## Your objective:
Count the lines in the entries below that contain the word "manicure", and reply with only that number.

## Extracted information:
════════
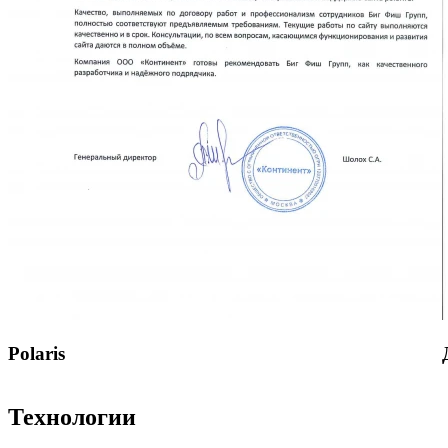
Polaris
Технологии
════════
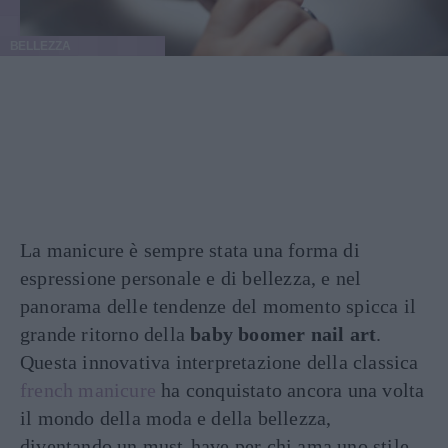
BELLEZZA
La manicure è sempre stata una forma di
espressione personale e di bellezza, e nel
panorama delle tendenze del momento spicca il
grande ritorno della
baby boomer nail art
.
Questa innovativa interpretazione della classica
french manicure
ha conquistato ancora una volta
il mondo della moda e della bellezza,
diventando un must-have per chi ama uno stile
════════
## Expected answer:
2